Please print each entry below exactly as it stands, but without any pictures.

§ **The input**:
--

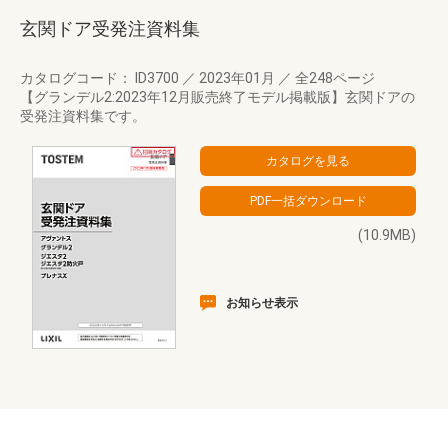
玄関ドア受発注資料集
カタログコード： ID3700
／
2023年01月
／
全248ページ
【グランデル2:2023年12月販売終了モデル掲載版】玄関ドアの
受発注資料集です。
(10.9MB)
お知らせ表示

--

§ **Task result**:
玄関ドア受発注資料集
カタログコード： ID3700
／
2023年01月
／
全248ページ
【グランデル2:2023年12月販売終了モデル掲載版】玄関ドアの
受発注資料集です。
(10.9MB)
お知らせ表示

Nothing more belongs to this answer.